ネイノートの姿を確認した両名は、近くまで寄ってきて隣に並ぶ。
それとほぼ同時に、集まった冒険者の前にグランドが姿を現した。
「冒険者よ!よく集まってくれた!作戦は先の大戦と同様だ!ただ今回は、城壁に出来るだけ寄せて陣を立てることになった!それぞれ自分の為すべきことを確認しろ!皆の活躍を期待する!解散!」
短く要点を纏めると、集まっていた冒険者は散り散りに持ち場へ走っていく。
奔走する兵士たちを尻目に、軽い口調でメイレイは口を開く。
「弓使いさんは城壁の上かしら?」
その質問に、ネイノートは頷くことで答える。
「じゃあ私は前に出ようかしら。久しぶりに妹の雄姿も見たいしね」
何とも肝の座った女だ、とネイノートは思った。
これまでに見かけた兵士は皆、顔を青くして、無理矢理声を出している感じがしていたが、彼女はまるで平常運転といった感じだ。S級冒険者ともなれば、この程度日常茶飯事といったところだろうか。
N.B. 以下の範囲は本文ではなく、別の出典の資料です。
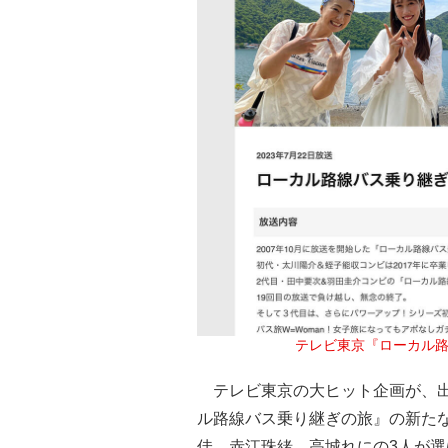
テレビ東京『ローカル
テレビ東京の大ヒット企画が、出
ル路線バス乗り継ぎの旅』の新た
佳、赤江珠緒、高城れにの3人が選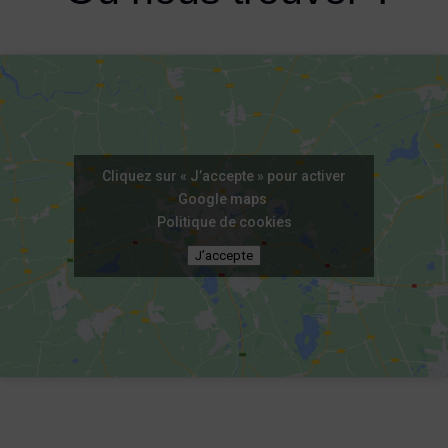
Cliquez sur « J’accepte » pour activer
Google maps
Politique de cookies
J’accepte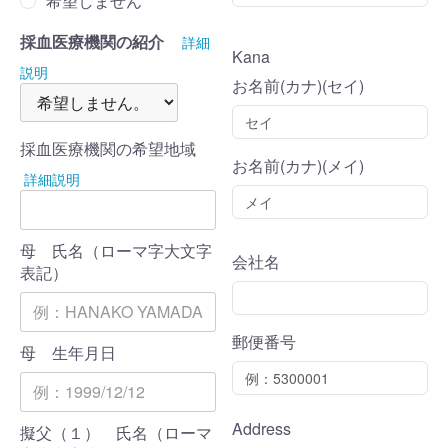
希望しません
採血医療機関の紹介
詳細
Kana
説明
お名前(カナ)(セイ)
採血医療機関の希望地域
お名前(カナ)(メイ)
詳細説明
母 氏名（ローマ字大文字
会社名
表記）
郵便番号
母 生年月日
Address
擬父（１） 氏名（ローマ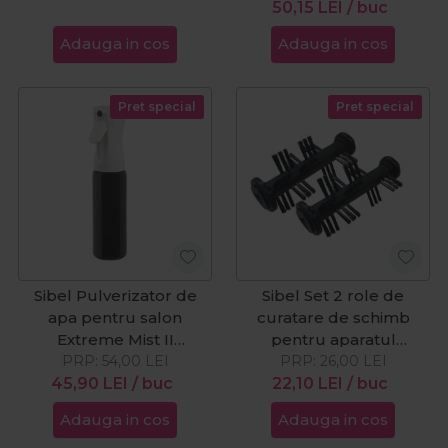
50,15
LEI
/ buc
Adauga in cos
Adauga in cos
Pret special
Pret special
Sibel Pulverizator de
Sibel Set 2 role de
apa pentru salon
curatare de schimb
Extreme Mist II
pentru aparatul
Black/White 300ml
PRP:
54,00
LEI
PRP:
Steam&Clean
26,00
LEI
45,90
LEI
/ buc
22,10
LEI
/ buc
Adauga in cos
Adauga in cos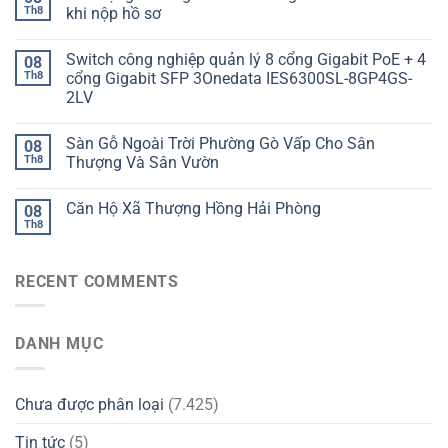
Th8
khi nộp hồ sơ
Switch công nghiệp quản lý 8 cổng Gigabit PoE + 4
08
Th8
cổng Gigabit SFP 3Onedata IES6300SL-8GP4GS-
2LV
Sàn Gỗ Ngoài Trời Phường Gò Vấp Cho Sân
08
Th8
Thượng Và Sân Vườn
Căn Hộ Xã Thượng Hồng Hải Phòng
08
Th8
RECENT COMMENTS
DANH MỤC
Chưa được phân loại
(7.425)
Tin tức
(5)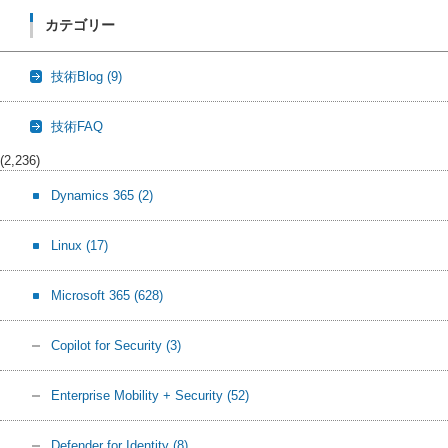
カテゴリー
技術Blog
(9)
技術FAQ
(2,236)
Dynamics 365
(2)
Linux
(17)
Microsoft 365
(628)
Copilot for Security
(3)
Enterprise Mobility + Security
(52)
Defender for Identity
(8)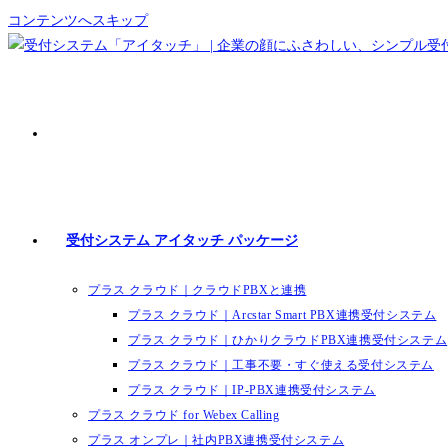
コンテンツへスキップ
受付システム アイタッチ パッケージ
プラス クラウド｜クラウドPBXと連携
プラス クラウド｜Arcstar Smart PBX連携受付システム
プラス クラウド｜ひかりクラウドPBX連携受付システム
プラス クラウド｜工事不要・すぐ使える受付システム
プラス クラウド｜IP-PBX連携受付システム
プラス クラウド for Webex Calling
プラス オンプレ｜社内PBX連携受付システム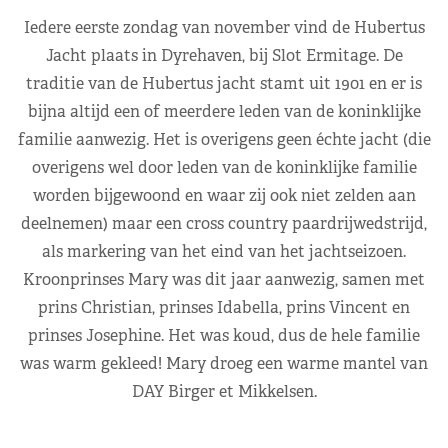
Iedere eerste zondag van november vind de Hubertus
Jacht plaats in Dyrehaven, bij Slot Ermitage. De
traditie van de Hubertus jacht stamt uit 1901 en er is
bijna altijd een of meerdere leden van de koninklijke
familie aanwezig. Het is overigens geen échte jacht (die
overigens wel door leden van de koninklijke familie
worden bijgewoond en waar zij ook niet zelden aan
deelnemen) maar een cross country paardrijwedstrijd,
als markering van het eind van het jachtseizoen.
Kroonprinses Mary was dit jaar aanwezig, samen met
prins Christian, prinses Idabella, prins Vincent en
prinses Josephine. Het was koud, dus de hele familie
was warm gekleed! Mary droeg een warme mantel van
DAY Birger et Mikkelsen.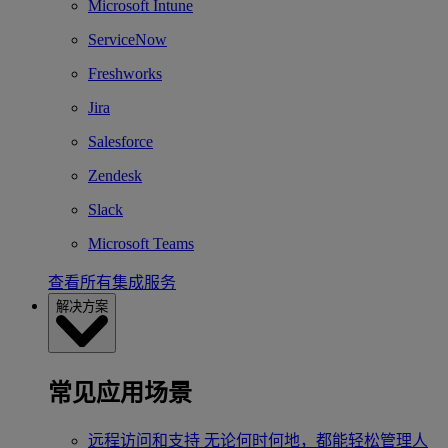
Microsoft Intune
ServiceNow
Freshworks
Jira
Salesforce
Zendesk
Slack
Microsoft Teams
查看所有集成服务
解决方案
常见应用场景
远程访问和支持
无论何时何地，都能轻松管理人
たとえ人の身を超えたS級冒険者であろうと、会話を交わす程度には見知った顔。一番危険な前線に出ると聞き、嫌でも心配はしてしまう。
「ではわしも、前に出るとしようかの」
少年の驚きと心配を察したのか、ガンゼオラはネイノートを見るとそう述べた。
前線に出るという三人は、互いに戦力の確認をしていく。
一通り疑問が解消されると彼女らは、ネイノートを向いて笑いかけた。
「じゃあ援護は任せるわよ」
メイレイは当たり前のようにそういった。
しかしネイノートの体は一つ。矢も一射で三本までしか放てない。
いかに見知った顔であろうと、ずっと彼女らを見ているわけにもいかないだろう。
「お前たちばかり見てもいられないだろ」
勿論ネイノートにも分かっている。彼女の言う『援護』とは、前衛に対する後衛からの援護であり、彼女らだけに対するものではないことを。
先の言葉は、ネイノートなりの冗談だったのだが、彼女らの対応は、少年の想像と少し違った方向へと進んでいた。
失言してしまった、というように口に手を当てているメイレイ。
カノンカにガンゼオラも驚き目が空を彷徨う。
後に続く言葉も、ええと、とか曖昧なものに変わった。
「……とにかく頼むわよ!」
何とも自分勝手な女だ。
明らかな取り乱しように、質問を投げかけようとするネイノートだったが、それを無視して三人はその場を去ってしまった。
ロンダニアの態度といい、少年はもやもやした気持ちを抱えながら、一人城壁へと向かう。